# Heat N Glo DVP Adapter?



## buxndos (Jan 4, 2013)

Hello all.  This is my first time post, and I am hoping to get some help from this site with my current situation:

8 years ago we built our house with an unfinished basement.  On the main level, we installed a Heat N Glo Northstar for our primary heat.  I knew that someday we would like a gas fireplace in the basement, so we had our builder stub a b-vent into the basement along side the woodburner chimney for future.

The time to finish my basement is now, and I ordered an Empire 42" Premium B-vent fireplace, 30K BTUH for the basement.  After the fireplace arrived, I hopped up on a ladder to start measurements for the B-vent connection and noticed that the B-vent is not what I typically see at the DIY stores. I am learning that what I have is likely the HnG DVP pipe, which is proprietary.

The Empire fireplace has a 6" connection, and the existing HnG DVP stubbed down into my basement is around 5-3/4" for the inside pipe.  Is there an adapter available that I can use for making the connection from the Empire to the DVP, or am i looking at replacing my entire B-vent from the basement to the chimney termination?

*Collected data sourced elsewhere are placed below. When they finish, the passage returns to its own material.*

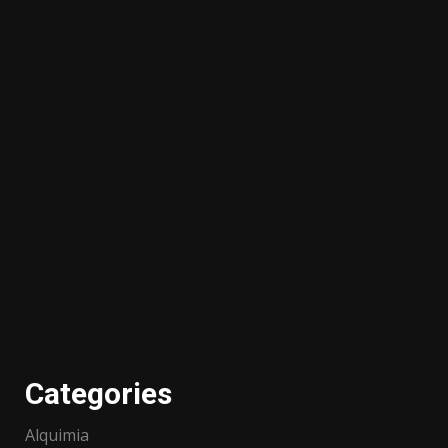
Categories
Alquimia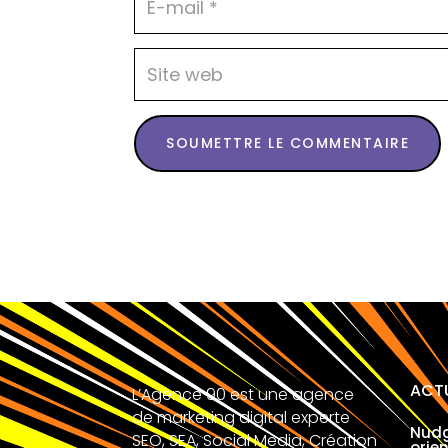
SOUMETTRE LE COMMENTAIRE
ACT
L’Agence 90 est une agence
de marketing digital experte
Nudg
SEO, SEA, Social Media, Création
orie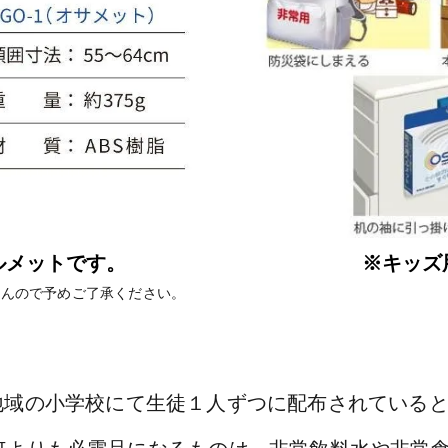
ルメットです。
※キッズ
んので予めご了承ください。
地域の小学校にて生徒１人ずつに配布されている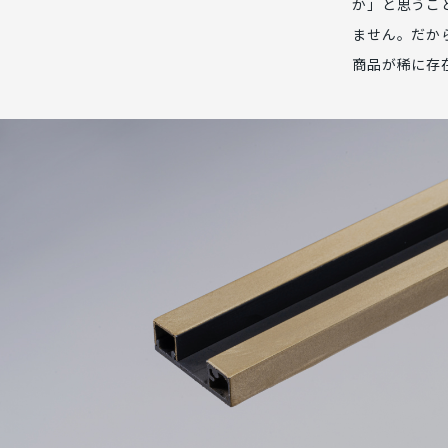
か」と思うこ
ません。だか
商品が稀に存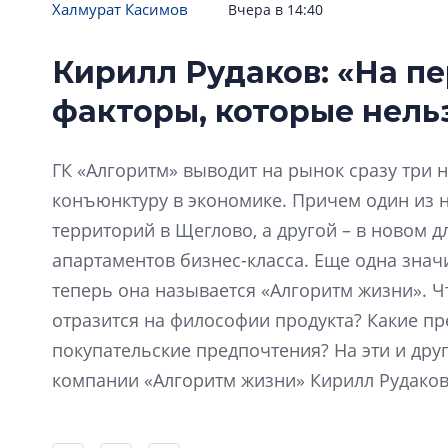
Халмурат Касимов
Вчера в 14:40
ЮИТ выходит на связь
Кирилл Рудаков: «На п
«ЮИТ Санкт-Петербург» купил участок
Финско
в Адмиралтейском районе, где
факторы, которые нель
построит жилой комплекс на 100
«ЮИТ» го
квартир
сразу тр
ГК «Алгоритм» выводит на рынок сразу три 
конъюнктуру в экономике. Причем один из н
территорий в Щеглово, а другой – в новом 
апартаментов бизнес-класса. Еще одна знач
теперь она называется «Алгоритм жизни». Ч
отразится на философии продукта? Какие пр
покупательские предпочтения? На эти и дру
компании «Алгоритм жизни» Кирилл Рудаков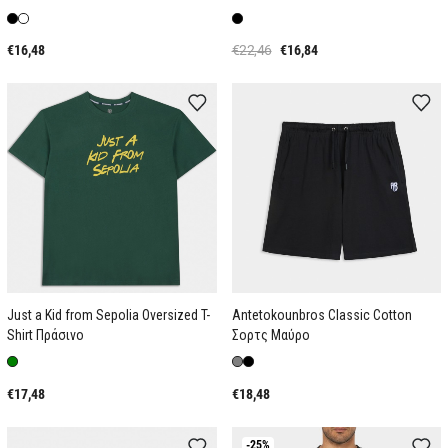
€16,48
€22,46
€16,84
Just a Kid from Sepolia Oversized T-
Antetokounbros Classic Cotton
Shirt Πράσινο
Σορτς Μαύρο
€17,48
€18,48
-25%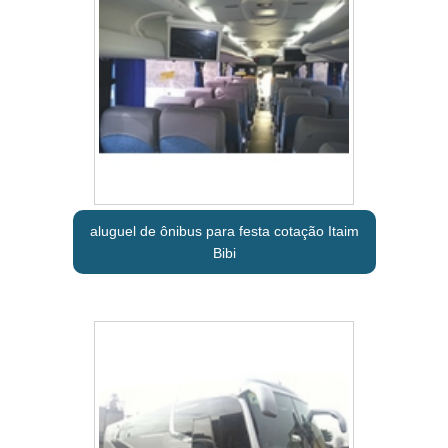
aluguel de ônibus para festa cotação Itaim
Bibi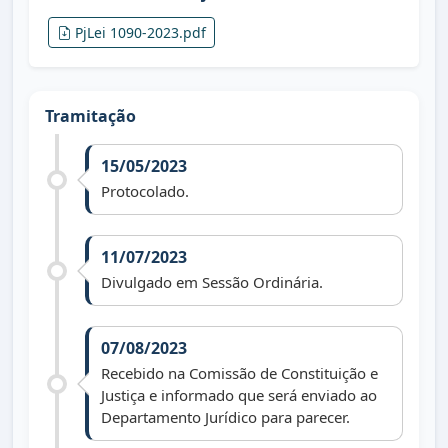
PjLei 1090-2023.pdf
Tramitação
15/05/2023
Protocolado.
11/07/2023
Divulgado em Sessão Ordinária.
07/08/2023
Recebido na Comissão de Constituição e
Justiça e informado que será enviado ao
Departamento Jurídico para parecer.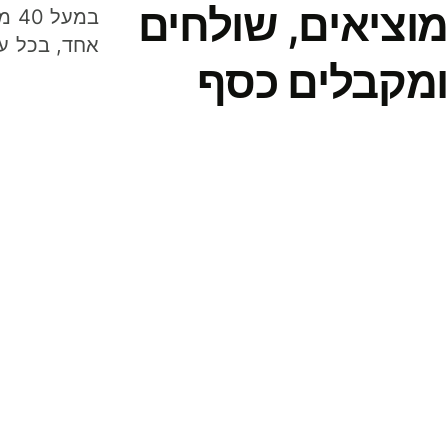
מוציאים, שולחים
במע
אחד, בכל ע
ומקבלים כסף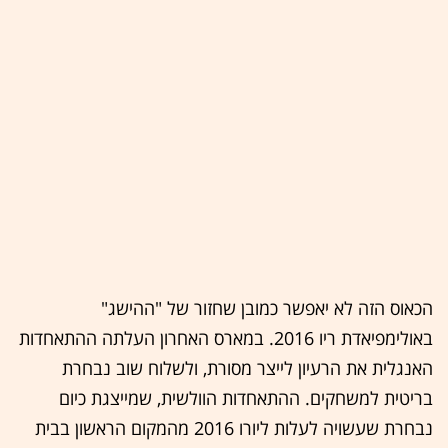
הכאוס הזה לא יאפשר כמובן שחזור של "ההישג"
באולימפיאדת ריו 2016. במארס האחרון העלתה ההתאחדות
האנגלית את הרעיון לייצר מסורת, ולשלוח שוב נבחרת
בריטית למשחקים. ההתאחדות הוולשית, שמייצגת כיום
נבחרת שעשויה לעלות ליורו 2016 מהמקום הראשון בבית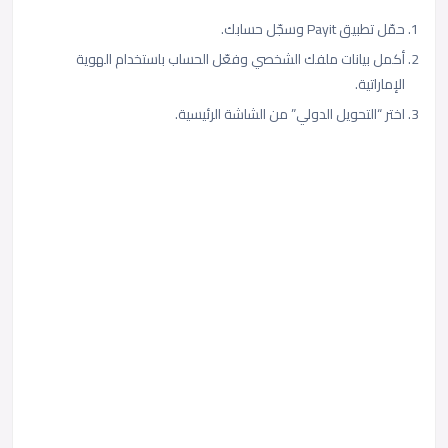
حمّل تطبيق Payit وسجّل حسابك.
أكمل بيانات ملفك الشخصي وفعّل الحساب باستخدام الهوية
الإماراتية.
اختر “التحويل الدولي” من الشاشة الرئيسية.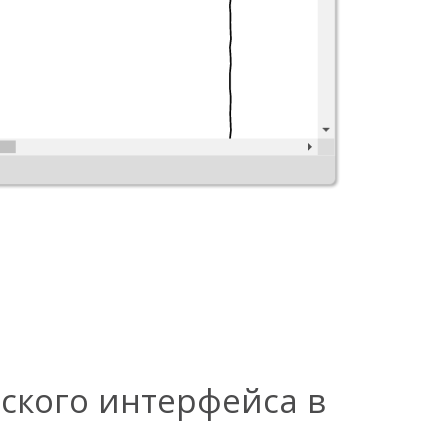
ского интерфейса в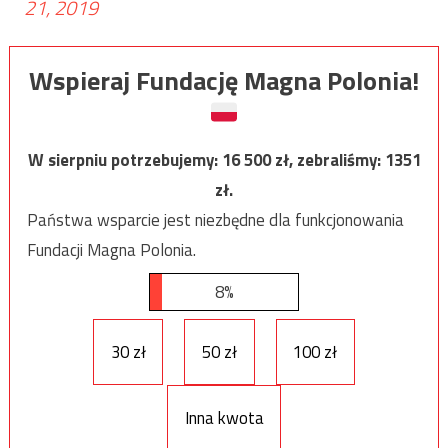
21, 2019
Wspieraj Fundację Magna Polonia!
W sierpniu potrzebujemy:
16 500
zł, zebraliśmy:
1351
zł.
Państwa wsparcie jest niezbędne dla funkcjonowania
Fundacji Magna Polonia.
8%
30 zł
50 zł
100 zł
Inna kwota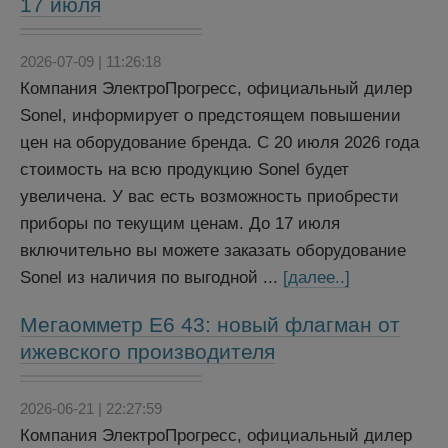
17 июля
2026-07-09 | 11:26:18
Компания ЭлектроПрогресс, официальный дилер
Sonel, информирует о предстоящем повышении
цен на оборудование бренда. С 20 июля 2026 года
стоимость на всю продукцию Sonel будет
увеличена. У вас есть возможность приобрести
приборы по текущим ценам. До 17 июля
включительно вы можете заказать оборудование
Sonel из наличия по выгодной ...
[далее..]
Мегаомметр Е6 43: новый флагман от
ижевского производителя
2026-06-21 | 22:27:59
Компания ЭлектроПрогресс, официальный дилер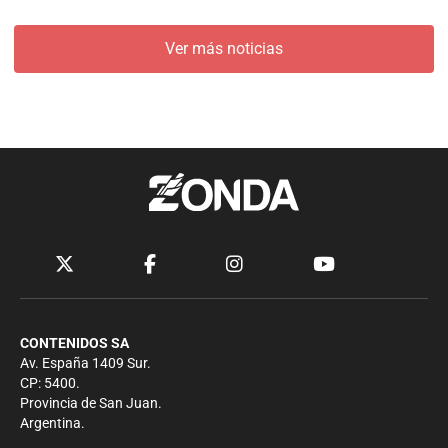
Ver más noticias
CONTENIDOS SA
Av. España 1409 Sur.
CP: 5400.
Provincia de San Juan.
Argentina.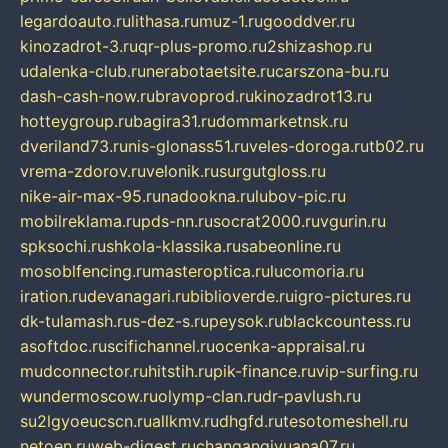
legardoauto.ru
lithasa.ru
muz-1.ru
gooddver.ru
kinozadrot-3.ru
qr-plus-promo.ru
2shizashop.ru
udalenka-club.ru
nerabotaetsite.ru
carszona-bu.ru
dash-cash-now.ru
bravoprod.ru
kinozadrot13.ru
hotteygroup.ru
bagira31.ru
dommarketnsk.ru
dveriland73.ru
nis-glonass51.ru
veles-doroga.ru
tb02.ru
vrema-zdorov.ru
velonik.ru
surgutgloss.ru
nike-air-max-95.ru
nadookna.ru
lubov-pic.ru
mobilreklama.ru
pds-nn.ru
socrat2000.ru
vgurin.ru
spksochi.ru
shkola-klassika.ru
sabeonline.ru
mosoblfencing.ru
masteroptica.ru
lucomoria.ru
iration.ru
devanagari.ru
biblioverde.ru
igro-pictures.ru
dk-tulamash.ru
s-dez-s.ru
peysok.ru
blackcountess.ru
asoftdoc.ru
scifichannel.ru
ocenka-appraisal.ru
mudconnector.ru
hitstih.ru
pik-finance.ru
vip-surfing.ru
wundermoscow.ru
olymp-clan.ru
dr-pavlush.ru
su2lgyoeucscn.ru
allkmv.ru
dhgfd.ru
tesotomeshell.ru
netoen.ru
web-digest.ru
changanqiyuana07.ru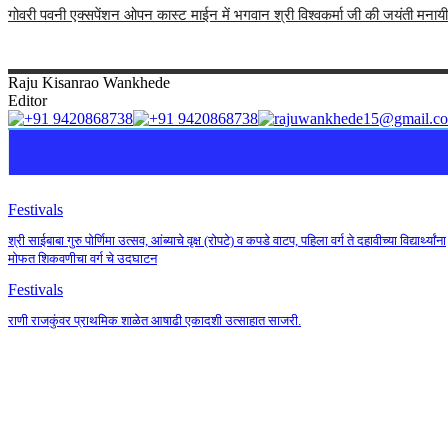
गोवरी पवनी एक्सपेंशन ओपन कास्ट माईन में भगवान श्री विश्वकर्मा जी की जयंती मनाय
Raju
Kisanrao Wankhede
Editor
Festivals
श्री साईबाबा गुरु पोर्णिमा उत्सव, आंब्याचे वृक्ष (रोपटे) व कपडे वाटप, पहिला वर्ग ते दहावीच्या विद्यार्थ्यांना
मोफत शिकवणीचा वर्ग चे उदघाटन
Festivals
राणी राजकुंवर प्राथमिक शाळेत आषाढी एकादशी उत्साहात साजरी.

Please help if you know something about this.  I hope I didn't make an expensive mistake assuming that B-vent was universal.

Thanks in advance for all responses.

Jeff


----------



## DAKSY (Jan 4, 2013)

buxndos said:


> Hello all. This is my first time post, and I am hoping to get some help from this site with my current situation:
> 
> 8 years ago we built our house with an unfinished basement. On the main level, we installed a Heat N Glo Northstar for our primary heat. I knew that someday we would like a gas fireplace in the basement, so we had our builder stub a b-vent into the basement along side the woodburner chimney for future.
> 
> ...


 
You may have. B-vent is B-vent & different manufacturers' products may be compatible, but B-Vent & Direct Vent (DV) are two different animals & are not. If your installer/builder stubbed in DVP, you MAY have to install a Heat n Glo appliance. Sorry.


----------



## Heatsource (Jan 4, 2013)

+1
so you want to connect the 6" empire to the 5.75" inner linning of the DVP pipe?

might be physically possible, but certainly not to code, and could pose performance and safety issues.


----------